# Stuck :s

1. Oct 16, 2005

### mohlam12

Hey
So, I have to show that in a triangle, we have : (A, B, C are the angles of that triangle)

sinB+sinC-sinA=4cos(A/2)sin(B/2)sin(C/2)

okay, here is what I got to, then I got stuck
i got it equal to:

sinB+sinC-sinA = 2cos(A/2)cos(B/2)cos(C/2)+2cos(A/2)sin(B/2)sin(C/2)-2sin(B/2)sin(C/2)

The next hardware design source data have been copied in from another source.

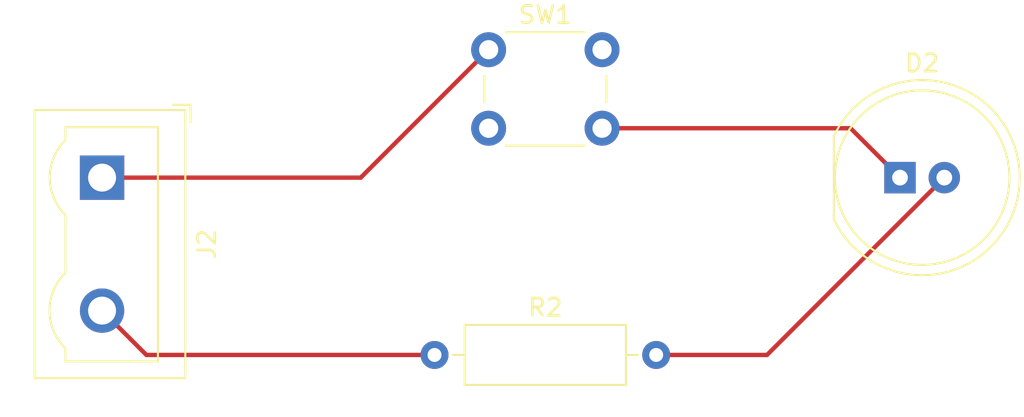
<source format=kicad_pcb>
(kicad_pcb (version 20221018) (generator pcbnew)

  (general
    (thickness 1.6)
  )

  (paper "A4")
  (layers
    (0 "F.Cu" signal)
    (31 "B.Cu" signal)
    (32 "B.Adhes" user "B.Adhesive")
    (33 "F.Adhes" user "F.Adhesive")
    (34 "B.Paste" user)
    (35 "F.Paste" user)
    (36 "B.SilkS" user "B.Silkscreen")
    (37 "F.SilkS" user "F.Silkscreen")
    (38 "B.Mask" user)
    (39 "F.Mask" user)
    (40 "Dwgs.User" user "User.Drawings")
    (41 "Cmts.User" user "User.Comments")
    (42 "Eco1.User" user "User.Eco1")
    (43 "Eco2.User" user "User.Eco2")
    (44 "Edge.Cuts" user)
    (45 "Margin" user)
    (46 "B.CrtYd" user "B.Courtyard")
    (47 "F.CrtYd" user "F.Courtyard")
    (48 "B.Fab" user)
    (49 "F.Fab" user)
    (50 "User.1" user)
    (51 "User.2" user)
    (52 "User.3" user)
    (53 "User.4" user)
    (54 "User.5" user)
    (55 "User.6" user)
    (56 "User.7" user)
    (57 "User.8" user)
    (58 "User.9" user)
  )

  (setup
    (pad_to_mask_clearance 0)
    (pcbplotparams
      (layerselection 0x00010fc_ffffffff)
      (plot_on_all_layers_selection 0x0000000_00000000)
      (disableapertmacros false)
      (usegerberextensions false)
      (usegerberattributes true)
      (usegerberadvancedattributes true)
      (creategerberjobfile true)
      (dashed_line_dash_ratio 12.000000)
      (dashed_line_gap_ratio 3.000000)
      (svgprecision 4)
      (plotframeref false)
      (viasonmask false)
      (mode 1)
      (useauxorigin false)
      (hpglpennumber 1)
      (hpglpenspeed 20)
      (hpglpendiameter 15.000000)
      (dxfpolygonmode true)
      (dxfimperialunits true)
      (dxfusepcbnewfont true)
      (psnegative false)
      (psa4output false)
      (plotreference true)
      (plotvalue true)
      (plotinvisibletext false)
      (sketchpadsonfab false)
      (subtractmaskfromsilk false)
      (outputformat 1)
      (mirror false)
      (drillshape 1)
      (scaleselection 1)
      (outputdirectory "")
    )
  )

  (net 0 "")
  (net 1 "Net-(D2-K)")
  (net 2 "Net-(D2-A)")
  (net 3 "Net-(J2-Pin_2)")
  (net 4 "Net-(J2-Pin_1)")

  (footprint "Button_Switch_THT:SW_PUSH_6mm_H8.5mm" (layer "F.Cu") (at 57.71 28.23))

  (footprint "Resistor_THT:R_Axial_DIN0309_L9.0mm_D3.2mm_P12.70mm_Horizontal" (layer "F.Cu") (at 54.61 45.72))

  (footprint "LED_THT:LED_D10.0mm" (layer "F.Cu") (at 81.28 35.56))

  (footprint "TerminalBlock:TerminalBlock_Wuerth_691311400102_P7.62mm" (layer "F.Cu") (at 35.56 35.56 -90))

  (segment (start 78.45 32.73) (end 81.28 35.56) (width 0.25) (layer "F.Cu") (net 1) (tstamp 048c374d-8be9-4c65-96c0-b9009a3de9ba))
  (segment (start 64.21 32.73) (end 78.45 32.73) (width 0.25) (layer "F.Cu") (net 1) (tstamp 567a2d0d-2f76-450f-907b-1ff01dfb5fa0))
  (segment (start 83.82 35.56) (end 73.66 45.72) (width 0.25) (layer "F.Cu") (net 2) (tstamp 054d5c44-d521-448e-8471-9acd6ff2a89c))
  (segment (start 73.66 45.72) (end 67.31 45.72) (width 0.25) (layer "F.Cu") (net 2) (tstamp 4799cbdd-bfb7-4863-ab47-2c12a7e30b74))
  (segment (start 38.1 45.72) (end 35.56 43.18) (width 0.25) (layer "F.Cu") (net 3) (tstamp 48847376-5bb6-4161-be5b-553eece3215e))
  (segment (start 54.61 45.72) (end 38.1 45.72) (width 0.25) (layer "F.Cu") (net 3) (tstamp a62cf885-39ea-4191-ad16-24e499fbb540))
  (segment (start 63.79 28.23) (end 63.5 27.94) (width 0.25) (layer "F.Cu") (net 4) (tstamp 0b673346-6fb0-456f-87e5-4fc201cb74fb))
  (segment (start 57.71 28.23) (end 50.38 35.56) (width 0.25) (layer "F.Cu") (net 4) (tstamp 290414b7-5f59-4363-9616-ecc7c85388a7))
  (segment (start 50.38 35.56) (end 35.56 35.56) (width 0.25) (layer "F.Cu") (net 4) (tstamp 56b044d7-50bf-4337-86a8-8e467995655a))
  (segment (start 64.21 28.23) (end 63.79 28.23) (width 0.25) (layer "F.Cu") (net 4) (tstamp 7efd9adf-b1c5-42c4-8f81-4537f0b8f537))

)

</source>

I don't know what to do next! Any hints?

Last edited: Oct 16, 2005
2. Oct 16, 2005

### Fermat

You know that A + B + C = π

or,

A/2 = π/2 - (B+C)/2

hence,

sin(A/2) = sin(π/2 - (B+C)/2) = cos((B+C)/2)

and,

cos(A/2) = cos(π/2 - (B+C)/2) = sin((B+C)/2)

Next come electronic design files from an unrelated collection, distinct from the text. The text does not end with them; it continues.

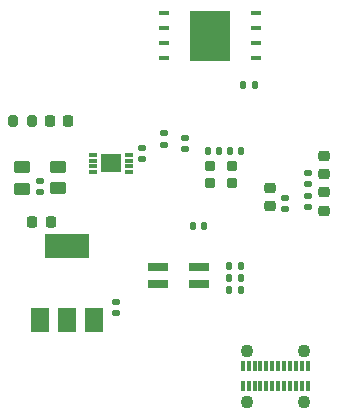
<source format=gtp>
G04 #@! TF.GenerationSoftware,KiCad,Pcbnew,7.0.7*
G04 #@! TF.CreationDate,2023-09-05T10:53:39-07:00*
G04 #@! TF.ProjectId,Memory Board,4d656d6f-7279-4204-926f-6172642e6b69,rev?*
G04 #@! TF.SameCoordinates,Original*
G04 #@! TF.FileFunction,Paste,Top*
G04 #@! TF.FilePolarity,Positive*
%FSLAX46Y46*%
G04 Gerber Fmt 4.6, Leading zero omitted, Abs format (unit mm)*
G04 Created by KiCad (PCBNEW 7.0.7) date 2023-09-05 10:53:39*
%MOMM*%
%LPD*%
G01*
G04 APERTURE LIST*
G04 Aperture macros list*
%AMRoundRect*
0 Rectangle with rounded corners*
0 $1 Rounding radius*
0 $2 $3 $4 $5 $6 $7 $8 $9 X,Y pos of 4 corners*
0 Add a 4 corners polygon primitive as box body*
4,1,4,$2,$3,$4,$5,$6,$7,$8,$9,$2,$3,0*
0 Add four circle primitives for the rounded corners*
1,1,$1+$1,$2,$3*
1,1,$1+$1,$4,$5*
1,1,$1+$1,$6,$7*
1,1,$1+$1,$8,$9*
0 Add four rect primitives between the rounded corners*
20,1,$1+$1,$2,$3,$4,$5,0*
20,1,$1+$1,$4,$5,$6,$7,0*
20,1,$1+$1,$6,$7,$8,$9,0*
20,1,$1+$1,$8,$9,$2,$3,0*%
G04 Aperture macros list end*
%ADD10RoundRect,0.135000X-0.185000X0.135000X-0.185000X-0.135000X0.185000X-0.135000X0.185000X0.135000X0*%
%ADD11RoundRect,0.135000X-0.135000X-0.185000X0.135000X-0.185000X0.135000X0.185000X-0.135000X0.185000X0*%
%ADD12RoundRect,0.140000X0.140000X0.170000X-0.140000X0.170000X-0.140000X-0.170000X0.140000X-0.170000X0*%
%ADD13RoundRect,0.140000X-0.140000X-0.170000X0.140000X-0.170000X0.140000X0.170000X-0.140000X0.170000X0*%
%ADD14RoundRect,0.225000X0.250000X-0.225000X0.250000X0.225000X-0.250000X0.225000X-0.250000X-0.225000X0*%
%ADD15RoundRect,0.200000X0.250000X-0.200000X0.250000X0.200000X-0.250000X0.200000X-0.250000X-0.200000X0*%
%ADD16R,1.800000X0.800000*%
%ADD17RoundRect,0.225000X-0.250000X0.225000X-0.250000X-0.225000X0.250000X-0.225000X0.250000X0.225000X0*%
%ADD18RoundRect,0.135000X0.135000X0.185000X-0.135000X0.185000X-0.135000X-0.185000X0.135000X-0.185000X0*%
%ADD19RoundRect,0.140000X0.170000X-0.140000X0.170000X0.140000X-0.170000X0.140000X-0.170000X-0.140000X0*%
%ADD20R,0.300000X0.850000*%
%ADD21C,1.100000*%
%ADD22RoundRect,0.140000X-0.170000X0.140000X-0.170000X-0.140000X0.170000X-0.140000X0.170000X0.140000X0*%
%ADD23RoundRect,0.218750X0.218750X0.256250X-0.218750X0.256250X-0.218750X-0.256250X0.218750X-0.256250X0*%
%ADD24R,0.950000X0.450000*%
%ADD25R,3.450000X4.350000*%
%ADD26R,1.500000X2.000000*%
%ADD27R,3.800000X2.000000*%
%ADD28RoundRect,0.250000X0.450000X-0.262500X0.450000X0.262500X-0.450000X0.262500X-0.450000X-0.262500X0*%
%ADD29R,0.750000X0.300000*%
%ADD30R,1.800000X1.650000*%
%ADD31RoundRect,0.200000X-0.200000X-0.275000X0.200000X-0.275000X0.200000X0.275000X-0.200000X0.275000X0*%
%ADD32RoundRect,0.250000X-0.450000X0.262500X-0.450000X-0.262500X0.450000X-0.262500X0.450000X0.262500X0*%
%ADD33RoundRect,0.225000X0.225000X0.250000X-0.225000X0.250000X-0.225000X-0.250000X0.225000X-0.250000X0*%
G04 APERTURE END LIST*
D10*
X40538400Y-37209000D03*
X40538400Y-38229000D03*
D11*
X47216600Y-33121600D03*
X48236600Y-33121600D03*
D12*
X45181601Y-38711800D03*
X44221601Y-38711800D03*
D13*
X42954000Y-45034200D03*
X43914000Y-45034200D03*
D14*
X54060000Y-40670000D03*
X54060000Y-39120000D03*
D15*
X44450000Y-41378800D03*
X46300000Y-41378800D03*
X46300000Y-39928800D03*
X44450000Y-39928800D03*
D16*
X40059400Y-48487200D03*
X43459400Y-48487200D03*
X40059400Y-49987200D03*
X43459400Y-49987200D03*
D17*
X54055000Y-42205200D03*
X54055000Y-43755200D03*
D13*
X46111600Y-38711800D03*
X47071600Y-38711800D03*
D18*
X47066528Y-48431565D03*
X46046528Y-48431565D03*
D19*
X36474400Y-52420400D03*
X36474400Y-51460400D03*
D20*
X47199400Y-56924600D03*
X47699400Y-56924600D03*
X48199400Y-56924600D03*
X48699400Y-56924600D03*
X49199400Y-56924600D03*
X49699400Y-56924600D03*
X50199400Y-56924600D03*
X50699400Y-56924600D03*
X51199400Y-56924600D03*
X51699400Y-56924600D03*
X52199400Y-56924600D03*
X52699400Y-56924600D03*
X52699400Y-58594600D03*
X52199400Y-58594600D03*
X51699400Y-58594600D03*
X51199400Y-58594600D03*
X50699400Y-58594600D03*
X50199400Y-58594600D03*
X49699400Y-58594600D03*
X49199400Y-58594600D03*
X48699400Y-58594600D03*
X48199400Y-58594600D03*
X47699400Y-58594600D03*
X47199400Y-58594600D03*
D21*
X47549400Y-55609600D03*
X47549400Y-59909600D03*
X52349400Y-55609600D03*
X52349400Y-59909600D03*
D22*
X30022800Y-41226800D03*
X30022800Y-42186800D03*
D19*
X50790000Y-43620000D03*
X50790000Y-42660000D03*
X38709600Y-39367400D03*
X38709600Y-38407400D03*
D14*
X49530000Y-43390000D03*
X49530000Y-41840000D03*
D18*
X47066528Y-50496319D03*
X46046528Y-50496319D03*
D23*
X32417500Y-36160000D03*
X30842500Y-36160000D03*
D19*
X52700000Y-41480000D03*
X52700000Y-40520000D03*
D24*
X48365479Y-30853636D03*
X48365479Y-29583636D03*
X48365479Y-28313636D03*
X48365479Y-27043636D03*
X40565479Y-27043636D03*
X40565479Y-28313636D03*
X40565479Y-29583636D03*
X40565479Y-30853636D03*
D25*
X44465479Y-28948636D03*
D26*
X30008800Y-53035200D03*
X32308800Y-53035200D03*
D27*
X32308800Y-46735200D03*
D26*
X34608800Y-53035200D03*
D28*
X28498800Y-41880800D03*
X28498800Y-40055800D03*
D22*
X52730000Y-42500000D03*
X52730000Y-43460000D03*
D29*
X37542600Y-40501000D03*
X37542600Y-40001000D03*
X37542600Y-39501000D03*
X37542600Y-39001000D03*
X34542600Y-39001000D03*
X34542600Y-39501000D03*
X34542600Y-40001000D03*
X34542600Y-40501000D03*
D30*
X36042600Y-39751000D03*
D31*
X27731599Y-36160000D03*
X29381599Y-36160000D03*
D32*
X31546800Y-40034200D03*
X31546800Y-41859200D03*
D22*
X42316400Y-37594600D03*
X42316400Y-38554600D03*
D11*
X46046525Y-49463942D03*
X47066525Y-49463942D03*
D33*
X30943801Y-44676000D03*
X29393801Y-44676000D03*
M02*

</source>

I wouldn't use these identities in the expression you already have, but rather start from the beginning again, keeping these identies in mind.

3. Oct 16, 2005

### mohlam12

yes, that's what I did to get to the equation above. But I dont know what to do after...! So it can be equal to 4cos(A/2)sin(B/2)sin(C/2)

Last edited: Oct 16, 2005
4. Oct 16, 2005

### Fermat

sinB + sinc - sinA =
2sin((B+C)/2)cos((B-C)/2) - 2sin(A/2)cos(A/2)

now use those identities

5. Oct 16, 2005

### mohlam12

yup, i used that before, and didn't get to anything good.
Here is what I could do with it:

sinB+sinC-sinA =
2cos(A/2)cos(B/2)cos(C/2)+2cos(A/2)sin(B/2)sin(C/2)+2sin(A/2)cos(B/2)cos(C/2)-2sin(A/2)sin(B/2)sin(C/2)

6. Oct 16, 2005

### Fermat

sinB + sinc - sinA =
2sin((B+C)/2)cos((B-C)/2) - 2sin(A/2)cos(A/2)

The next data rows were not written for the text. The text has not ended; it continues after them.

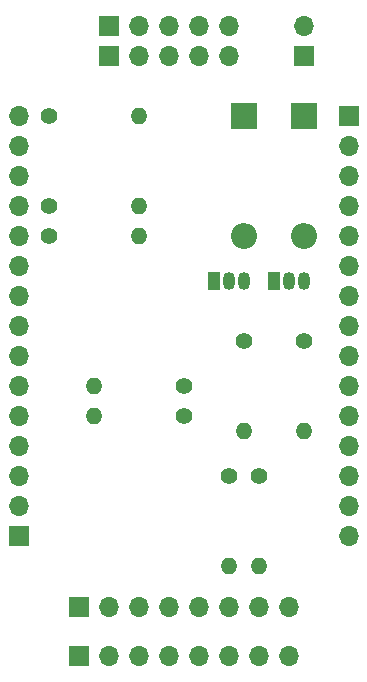
<source format=gbr>
%TF.GenerationSoftware,KiCad,Pcbnew,(6.0.7)*%
%TF.CreationDate,2023-01-13T16:37:57+02:00*%
%TF.ProjectId,Design,44657369-676e-42e6-9b69-6361645f7063,rev?*%
%TF.SameCoordinates,Original*%
%TF.FileFunction,Soldermask,Top*%
%TF.FilePolarity,Negative*%
%FSLAX46Y46*%
G04 Gerber Fmt 4.6, Leading zero omitted, Abs format (unit mm)*
G04 Created by KiCad (PCBNEW (6.0.7)) date 2023-01-13 16:37:57*
%MOMM*%
%LPD*%
G01*
G04 APERTURE LIST*
%ADD10R,1.700000X1.700000*%
%ADD11O,1.700000X1.700000*%
%ADD12R,1.050000X1.500000*%
%ADD13O,1.050000X1.500000*%
%ADD14R,2.200000X2.200000*%
%ADD15O,2.200000X2.200000*%
%ADD16C,1.400000*%
%ADD17O,1.400000X1.400000*%
G04 APERTURE END LIST*
D10*
%TO.C,J5*%
X81280000Y-50800000D03*
D11*
X83820000Y-50800000D03*
X86360000Y-50800000D03*
X88900000Y-50800000D03*
X91440000Y-50800000D03*
%TD*%
D10*
%TO.C,J1*%
X78740000Y-100012500D03*
D11*
X81280000Y-100012500D03*
X83820000Y-100012500D03*
X86360000Y-100012500D03*
X88900000Y-100012500D03*
X91440000Y-100012500D03*
X93980000Y-100012500D03*
X96520000Y-100012500D03*
%TD*%
D12*
%TO.C,Q2*%
X95250000Y-72390000D03*
D13*
X96520000Y-72390000D03*
X97790000Y-72390000D03*
%TD*%
D14*
%TO.C,D1*%
X92710000Y-58420000D03*
D15*
X92710000Y-68580000D03*
%TD*%
D14*
%TO.C,D2*%
X97790000Y-58420000D03*
D15*
X97790000Y-68580000D03*
%TD*%
D16*
%TO.C,R2*%
X91440000Y-88900000D03*
D17*
X91440000Y-96520000D03*
%TD*%
D16*
%TO.C,R5*%
X76200000Y-58420000D03*
D17*
X83820000Y-58420000D03*
%TD*%
D16*
%TO.C,R1*%
X93980000Y-88900000D03*
D17*
X93980000Y-96520000D03*
%TD*%
D16*
%TO.C,R7*%
X76200000Y-68580000D03*
D17*
X83820000Y-68580000D03*
%TD*%
D16*
%TO.C,R3*%
X87630000Y-81280000D03*
D17*
X80010000Y-81280000D03*
%TD*%
D10*
%TO.C,J3*%
X73660000Y-93980000D03*
D11*
X73660000Y-91440000D03*
X73660000Y-88900000D03*
X73660000Y-86360000D03*
X73660000Y-83820000D03*
X73660000Y-81280000D03*
X73660000Y-78740000D03*
X73660000Y-76200000D03*
X73660000Y-73660000D03*
X73660000Y-71120000D03*
X73660000Y-68580000D03*
X73660000Y-66040000D03*
X73660000Y-63500000D03*
X73660000Y-60960000D03*
X73660000Y-58420000D03*
%TD*%
D16*
%TO.C,R8*%
X87630000Y-83820000D03*
D17*
X80010000Y-83820000D03*
%TD*%
D10*
%TO.C,J7*%
X81280000Y-53340000D03*
D11*
X83820000Y-53340000D03*
X86360000Y-53340000D03*
X88900000Y-53340000D03*
X91440000Y-53340000D03*
%TD*%
D16*
%TO.C,R6*%
X76200000Y-66040000D03*
D17*
X83820000Y-66040000D03*
%TD*%
D16*
%TO.C,R4*%
X92710000Y-77470000D03*
D17*
X92710000Y-85090000D03*
%TD*%
D10*
%TO.C,J6*%
X97790000Y-53340000D03*
D11*
X97790000Y-50800000D03*
%TD*%
D16*
%TO.C,R9*%
X97790000Y-77470000D03*
D17*
X97790000Y-85090000D03*
%TD*%
D10*
%TO.C,J2*%
X101600000Y-58420000D03*
D11*
X101600000Y-60960000D03*
X101600000Y-63500000D03*
X101600000Y-66040000D03*
X101600000Y-68580000D03*
X101600000Y-71120000D03*
X101600000Y-73660000D03*
X101600000Y-76200000D03*
X101600000Y-78740000D03*
X101600000Y-81280000D03*
X101600000Y-83820000D03*
X101600000Y-86360000D03*
X101600000Y-88900000D03*
X101600000Y-91440000D03*
X101600000Y-93980000D03*
%TD*%
D12*
%TO.C,Q1*%
X90170000Y-72390000D03*
D13*
X91440000Y-72390000D03*
X92710000Y-72390000D03*
%TD*%
D10*
%TO.C,J4*%
X78740000Y-104140000D03*
D11*
X81280000Y-104140000D03*
X83820000Y-104140000D03*
X86360000Y-104140000D03*
X88900000Y-104140000D03*
X91440000Y-104140000D03*
X93980000Y-104140000D03*
X96520000Y-104140000D03*
%TD*%
M02*

</source>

using the identities, we get,

2cos(A/2).cos((B-C)/2) - 2sin(A/2).cos(A/2)
2cos(A/2){cos((B-C)/2) - sin(A/2)}

using the identities again,

2cos(A/2){cos((B-c)/2) - cos((B+C)/2)}

now use the formula for the difference of two cosines,

2cos(A/2){2sin(B/2)sin(C/2)}
4cos(A/2)sin(B/2)sin(C/2)
===================

7. Oct 16, 2005

### mohlam12

OH YES! Sorry I didnt notice that I should use the formula for the difference of two cosines... Thanks a lot!